Court of Appeals of Indiana.
August 31, 2007.*1110 Patrick B. McEuen, Millbranth & Bush, Valparaiso, IN, Attorney for Appellant.
Margo R. Babineaux, Meinzer & Babineaux, St. John, IN, Attorney for Appellee.
OPINION ON REHEARING
BAKER, Chief Judge.
We grant the petition for rehearing filed by appellant-defendant Mari O. Hunter, individually and as trustee of the Anne Klimowicz Irrevocable Trust (the Trust), for the limited purpose of correcting the test applied to evaluate the capacity of appellee-defendant Anne Klimowicz to execute the Trust. In our opinion, we evaluated Anne's capacity pursuant to Indiana Code section 30-4-2-10(c), which provides that to create an irrevocable trust, the settlor must "be of sound mind and have a reasonable understanding of the nature and effect of the act and the terms of the trust." As Hunter points out in her petition, however, this section of the statute did not exist until the statute was amended in January 2006. Inasmuch as the Trust was executed in 2000, the statute is not the *1111 correct tool to use to evaluate Anne's capacity.[1]
Instead, the test to be applied to a pre-2006 trust to determine the settlor's capacity is the same as that applied to testators. Specifically, it is presumed that the settlor was of sound mind. The burden is then on the challenging party to rebut that presumption by establishing that the settlor lacked capacity to know (1) the extent and value of his property, (2) those who are the natural objects of his bounty, and (3) their deserts, with respect to their treatment and conduct toward him. Gast v. Hall, 858 N.E.2d 154, 164 (Ind.Ct.App.2006).
Here, the trial court determined, and we agree, that Anne successfully rebutted that presumption. Without ret-reading a significant amount of the ground covered in our opinion, we note that Dr. Simaga testified that at the time Anne executed the Trust, she was having difficulty with communication and understanding written and spoken language. He further testified that, at that time, she could not have fully understood a complicated legal document. Appellant's App. p. 140-47. Additionally, when someone showed Anne the Trust documents bearing her signature at a later date, she did not recall the meeting and was perplexed when she noticed her signature.
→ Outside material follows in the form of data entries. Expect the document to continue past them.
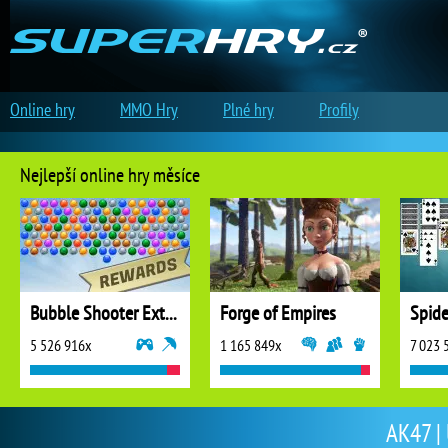
Online hry
MMO Hry
Plné hry
Profily
Nejlepší online hry měsíce
Bubble Shooter Extreme
Forge of Empires
5 526 916x
1 165 849x
7 023 
AK47 | 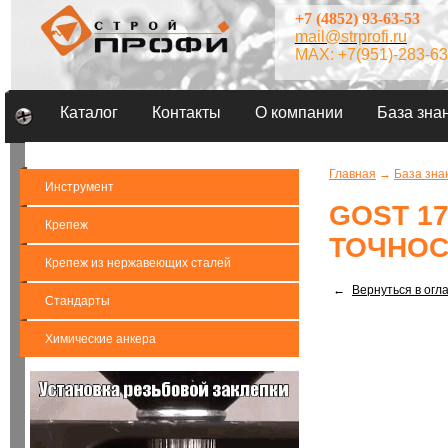
+7 (4852) 93-63-53
mail@strprofi.ru
MAX: +7(951)-283-63
Каталог
Контакты
О компании
База зна
Главная
→
База зна
Инструмент
GOST 1
Крепеж
ТОЧНОС
Крепеж из нержавеющих сталей
←
Вернуться в огл
Стандарты
Химические анкера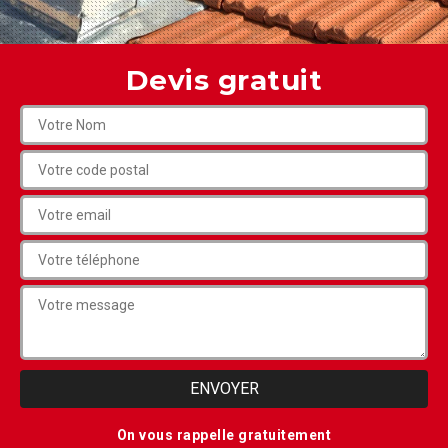
Devis gratuit
On vous rappelle gratuitement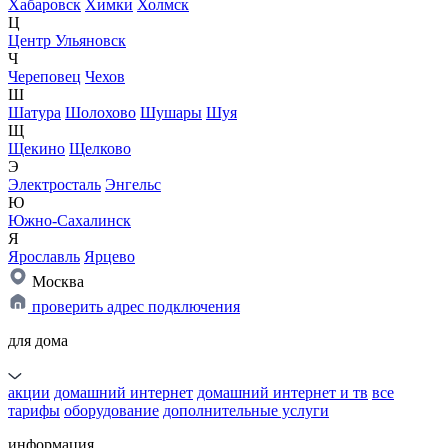
Хабаровск
Химки
Холмск
Ц
Центр Ульяновск
Ч
Череповец
Чехов
Ш
Шатура
Шолохово
Шушары
Шуя
Щ
Щекино
Щелково
Э
Электросталь
Энгельс
Ю
Южно-Сахалинск
Я
Ярославль
Ярцево
Москва
проверить адрес подключения
для дома
акции
домашний интернет
домашний интернет и тв
все
тарифы
оборудование
дополнительные услуги
информация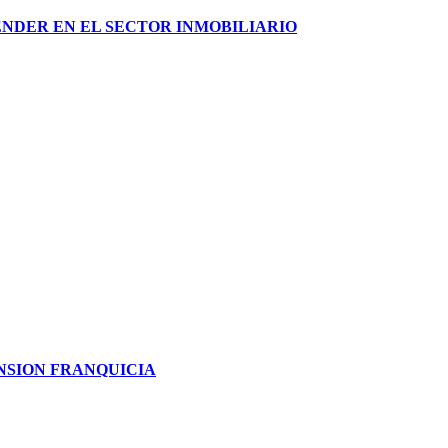
ENDER EN EL SECTOR INMOBILIARIO
NSION FRANQUICIA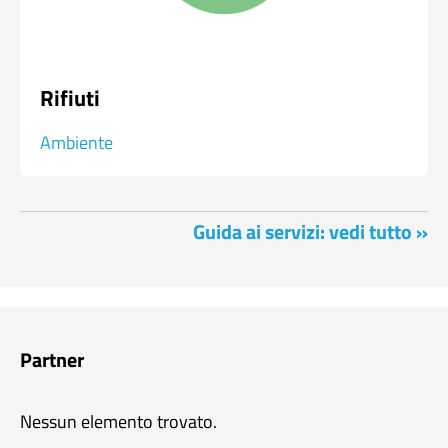
Rifiuti
Ambiente
Guida ai servizi: vedi tutto »
Partner
Nessun elemento trovato.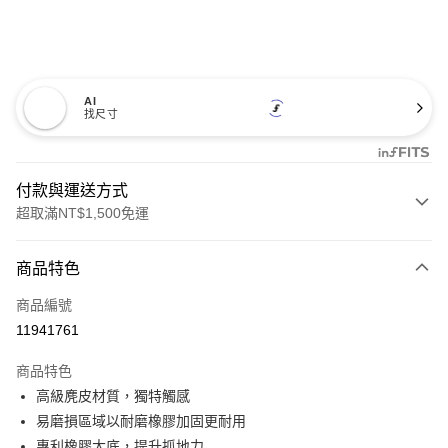
AI
找尺寸
付款與運送方式
超取滿NT$1,500免運
付款方式
商品特色
信用卡一次付款
商品編號
超商取貨付款
11941761
LINE Pay
商品特色
Apple Pay
高級麂皮材質，獨特觸感
易磨損區域以耐磨橡膠加固更耐用
悠遊付
專利橡膠大底，提升抓地力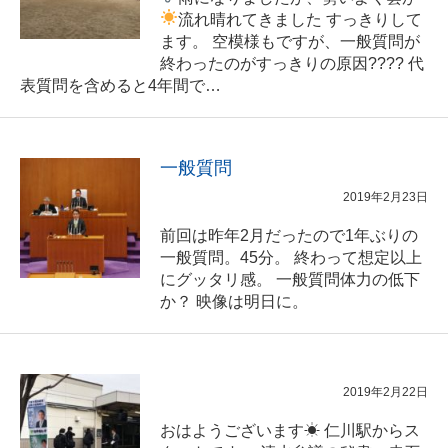
流れ晴れてきました
すっきりして
ます。 空模様もですが、一般質問が
終わったのがすっきりの原因???? 代
表質問を含めると4年間で…
一般質問
2019年2月23日
前回は昨年2月だったので1年ぶりの
一般質問。45分。 終わって想定以上
にグッタリ感。 一般質問体力の低下
か？ 映像は明日に。
2019年2月22日
おはようございます☀ 仁川駅からス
Id. at 25-28. Given this evidence, we are persuaded that the trial court properly concluded that Anne met her burden of establishing that she lacked sufficient capacity to execute the Trust.
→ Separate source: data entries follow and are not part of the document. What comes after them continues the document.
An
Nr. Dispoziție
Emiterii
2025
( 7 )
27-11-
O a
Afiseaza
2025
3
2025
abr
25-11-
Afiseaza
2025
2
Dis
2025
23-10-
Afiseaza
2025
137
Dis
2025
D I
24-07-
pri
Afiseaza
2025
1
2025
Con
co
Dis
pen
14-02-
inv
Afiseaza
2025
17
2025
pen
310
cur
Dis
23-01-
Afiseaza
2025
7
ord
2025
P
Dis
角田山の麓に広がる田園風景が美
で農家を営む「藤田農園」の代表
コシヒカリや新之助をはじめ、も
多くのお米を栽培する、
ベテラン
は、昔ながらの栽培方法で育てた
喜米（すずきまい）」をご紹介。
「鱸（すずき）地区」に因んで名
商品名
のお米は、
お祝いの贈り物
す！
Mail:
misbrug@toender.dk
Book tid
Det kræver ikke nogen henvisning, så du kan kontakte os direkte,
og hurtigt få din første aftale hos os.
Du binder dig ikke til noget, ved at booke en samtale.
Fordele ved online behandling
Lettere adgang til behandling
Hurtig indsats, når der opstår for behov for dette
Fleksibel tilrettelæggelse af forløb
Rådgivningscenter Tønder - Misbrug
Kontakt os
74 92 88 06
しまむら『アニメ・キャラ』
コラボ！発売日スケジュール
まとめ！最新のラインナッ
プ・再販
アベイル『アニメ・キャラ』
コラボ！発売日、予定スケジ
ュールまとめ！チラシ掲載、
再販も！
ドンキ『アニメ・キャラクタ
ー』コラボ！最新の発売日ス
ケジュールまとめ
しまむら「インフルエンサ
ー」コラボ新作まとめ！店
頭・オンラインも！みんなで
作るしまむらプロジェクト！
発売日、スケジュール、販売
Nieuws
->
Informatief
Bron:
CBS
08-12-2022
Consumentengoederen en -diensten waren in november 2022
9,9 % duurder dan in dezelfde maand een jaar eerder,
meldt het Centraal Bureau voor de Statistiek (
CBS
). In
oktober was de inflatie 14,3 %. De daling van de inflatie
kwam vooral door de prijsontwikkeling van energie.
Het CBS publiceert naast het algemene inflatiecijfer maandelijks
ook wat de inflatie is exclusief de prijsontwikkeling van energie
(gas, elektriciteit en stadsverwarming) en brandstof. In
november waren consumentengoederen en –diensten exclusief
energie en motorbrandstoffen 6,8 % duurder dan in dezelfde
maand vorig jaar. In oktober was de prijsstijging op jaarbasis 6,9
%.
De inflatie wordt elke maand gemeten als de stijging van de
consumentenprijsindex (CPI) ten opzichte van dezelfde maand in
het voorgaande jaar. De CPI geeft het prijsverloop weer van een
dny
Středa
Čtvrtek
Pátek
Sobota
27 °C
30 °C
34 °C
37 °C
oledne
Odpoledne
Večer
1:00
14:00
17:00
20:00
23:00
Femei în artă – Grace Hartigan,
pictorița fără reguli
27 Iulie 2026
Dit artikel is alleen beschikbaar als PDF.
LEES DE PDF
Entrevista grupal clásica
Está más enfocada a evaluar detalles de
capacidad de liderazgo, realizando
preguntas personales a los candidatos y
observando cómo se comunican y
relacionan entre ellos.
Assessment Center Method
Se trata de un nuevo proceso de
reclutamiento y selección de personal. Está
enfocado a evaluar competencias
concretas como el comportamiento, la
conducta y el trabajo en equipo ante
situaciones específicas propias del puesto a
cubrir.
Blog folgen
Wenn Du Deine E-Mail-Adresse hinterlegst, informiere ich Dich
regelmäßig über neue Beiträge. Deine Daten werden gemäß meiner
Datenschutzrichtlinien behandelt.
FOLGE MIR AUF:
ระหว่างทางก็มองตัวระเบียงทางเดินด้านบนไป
In all other respects, we deny Hunter's petition for rehearing.
ARDEN, J., concurs.
ROBB, J., dissents with opinion.
ROBB, Judge, dissenting.
For the reasons set forth in my original concurring in result opinion, I dissent from the majority's conclusion on rehearing that under the pre-2006 test, Anne met her burden of establishing that she lacked sufficient capacity to execute the Trust. As I previously noted, I do not believe Anne rebutted the presumption that she was of sound mind when she created the Trust, as the testimony shows that Anne did know the extent and nature of her property, the natural objects of her bounty, and their desserts. Therefore, I would reverse the decision of the trial court.
NOTES
[1] We note that Hunter has not raised this issue until now, on rehearing. The trial court did not explicitly reference the statute but it clearly applied the rule when it concluded, in part, that Anne did not have "the soundness of mind at the time of the execution of the Agreement, and leading up to the Agreement[,] to understand the nature of the document that she signed." Appellant's App. p. 12. Hunter did not argue that the trial court should have applied a different standard. Even more compelling, Anne explicitly discussed and relied upon the statute in her Appellee's Brief, and Hunter's response to that argument merely concluded that the evidence was insufficient to meet the capacity standard as enunciated by the statute. Nowhere did Hunter contend that the statute did not apply.